*Data for review*:
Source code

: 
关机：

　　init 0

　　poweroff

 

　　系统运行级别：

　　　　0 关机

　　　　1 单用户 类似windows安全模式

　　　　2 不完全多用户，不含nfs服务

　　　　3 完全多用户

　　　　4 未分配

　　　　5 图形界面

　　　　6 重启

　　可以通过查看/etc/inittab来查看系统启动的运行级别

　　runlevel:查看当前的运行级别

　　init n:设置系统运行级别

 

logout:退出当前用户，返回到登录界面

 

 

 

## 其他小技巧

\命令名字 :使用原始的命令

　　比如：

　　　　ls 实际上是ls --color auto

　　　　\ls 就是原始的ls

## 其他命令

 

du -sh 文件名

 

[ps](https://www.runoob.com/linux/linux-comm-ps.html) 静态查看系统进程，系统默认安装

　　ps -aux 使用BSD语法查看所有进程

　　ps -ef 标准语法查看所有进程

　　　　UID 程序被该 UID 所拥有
---
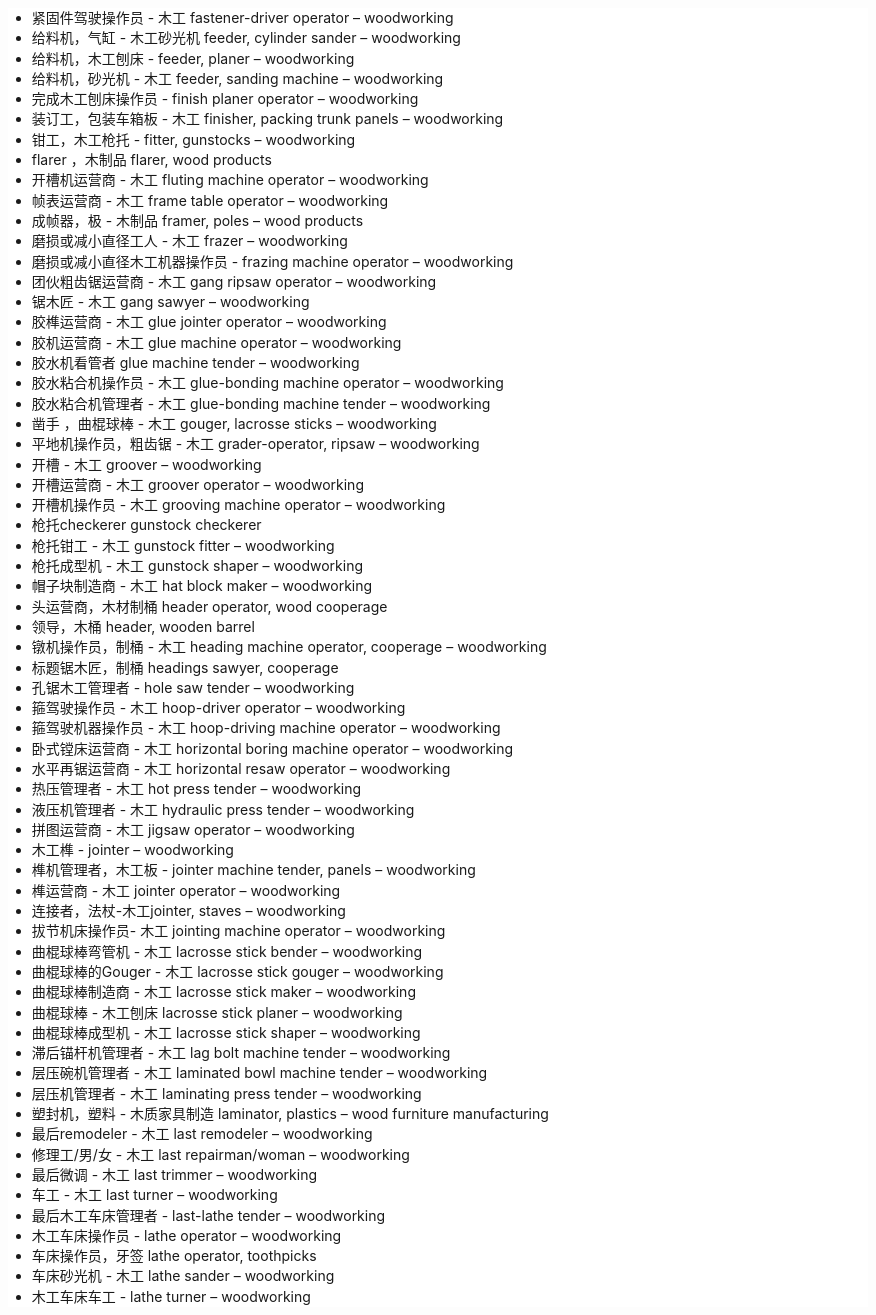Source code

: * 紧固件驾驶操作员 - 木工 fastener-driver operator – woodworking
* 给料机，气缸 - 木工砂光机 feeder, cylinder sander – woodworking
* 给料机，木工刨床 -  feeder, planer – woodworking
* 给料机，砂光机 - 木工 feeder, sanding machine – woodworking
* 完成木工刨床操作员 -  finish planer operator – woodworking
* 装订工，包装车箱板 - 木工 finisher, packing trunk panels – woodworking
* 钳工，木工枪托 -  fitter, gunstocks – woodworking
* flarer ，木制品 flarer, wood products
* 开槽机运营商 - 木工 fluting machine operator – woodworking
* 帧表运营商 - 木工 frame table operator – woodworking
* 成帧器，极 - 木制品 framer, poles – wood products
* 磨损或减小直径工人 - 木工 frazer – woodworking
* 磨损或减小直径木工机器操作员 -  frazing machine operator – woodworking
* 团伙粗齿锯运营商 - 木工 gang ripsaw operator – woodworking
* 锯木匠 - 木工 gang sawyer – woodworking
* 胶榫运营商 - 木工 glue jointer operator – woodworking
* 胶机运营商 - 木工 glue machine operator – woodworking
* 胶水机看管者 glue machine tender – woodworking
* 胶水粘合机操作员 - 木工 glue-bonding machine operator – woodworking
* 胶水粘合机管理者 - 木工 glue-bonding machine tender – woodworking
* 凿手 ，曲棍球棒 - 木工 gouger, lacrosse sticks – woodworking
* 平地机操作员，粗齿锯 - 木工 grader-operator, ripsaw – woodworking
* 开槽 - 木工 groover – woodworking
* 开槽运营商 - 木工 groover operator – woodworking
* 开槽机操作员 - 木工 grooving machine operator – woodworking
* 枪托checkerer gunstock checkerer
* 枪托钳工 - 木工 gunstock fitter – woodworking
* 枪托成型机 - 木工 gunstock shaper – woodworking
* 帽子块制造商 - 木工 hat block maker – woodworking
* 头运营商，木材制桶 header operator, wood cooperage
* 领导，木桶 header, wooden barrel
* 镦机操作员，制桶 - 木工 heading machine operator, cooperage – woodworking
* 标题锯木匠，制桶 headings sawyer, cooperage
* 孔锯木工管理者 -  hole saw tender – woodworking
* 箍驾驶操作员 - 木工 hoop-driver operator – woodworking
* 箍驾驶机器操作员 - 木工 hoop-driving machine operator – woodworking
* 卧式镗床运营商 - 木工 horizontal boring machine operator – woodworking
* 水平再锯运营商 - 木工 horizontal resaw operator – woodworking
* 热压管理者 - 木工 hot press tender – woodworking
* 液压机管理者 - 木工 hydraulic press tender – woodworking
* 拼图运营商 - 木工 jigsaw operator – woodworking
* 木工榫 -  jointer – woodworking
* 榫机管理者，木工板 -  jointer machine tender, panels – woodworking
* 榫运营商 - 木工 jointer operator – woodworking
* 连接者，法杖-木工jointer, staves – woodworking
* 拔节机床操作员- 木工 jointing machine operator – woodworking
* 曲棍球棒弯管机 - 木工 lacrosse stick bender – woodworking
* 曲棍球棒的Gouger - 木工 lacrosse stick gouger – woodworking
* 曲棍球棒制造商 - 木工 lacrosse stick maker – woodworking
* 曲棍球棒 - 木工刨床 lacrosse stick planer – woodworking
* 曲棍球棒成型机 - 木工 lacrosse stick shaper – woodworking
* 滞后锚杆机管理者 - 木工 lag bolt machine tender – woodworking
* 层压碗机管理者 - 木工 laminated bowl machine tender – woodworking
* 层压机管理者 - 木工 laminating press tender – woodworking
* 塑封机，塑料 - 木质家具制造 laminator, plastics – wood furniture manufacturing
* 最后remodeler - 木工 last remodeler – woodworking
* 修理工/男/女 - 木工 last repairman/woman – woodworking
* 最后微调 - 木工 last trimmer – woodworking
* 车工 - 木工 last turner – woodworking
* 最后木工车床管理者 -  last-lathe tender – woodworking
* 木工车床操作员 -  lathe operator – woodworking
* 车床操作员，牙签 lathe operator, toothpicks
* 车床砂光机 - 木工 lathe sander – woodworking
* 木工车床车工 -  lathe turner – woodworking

*What the exercise asks*:
Gather every line from the listing above in which "groover" appears, and copy those lines.

*Response to this exercise*:
* 开槽 - 木工 groover – woodworking
* 开槽运营商 - 木工 groover operator – woodworking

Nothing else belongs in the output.